┌──

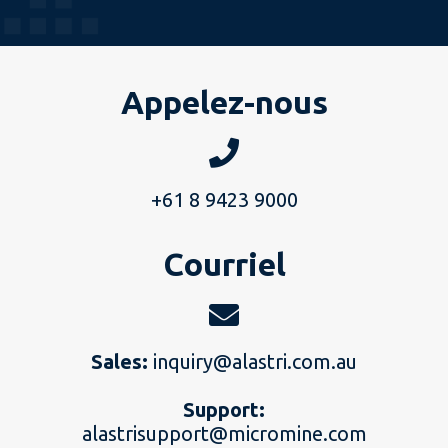
Appelez-nous
+61 8 9423 9000
Courriel
Sales:
inquiry@alastri.com.au
Support:
alastrisupport@micromine.com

└──

#### [To do]
What you return must match the records line for line, with the pictures left out.

#### [Final answer]
Appelez-nous
+61 8 9423 9000
Courriel
Sales:
inquiry@alastri.com.au
Support:
alastrisupport@micromine.com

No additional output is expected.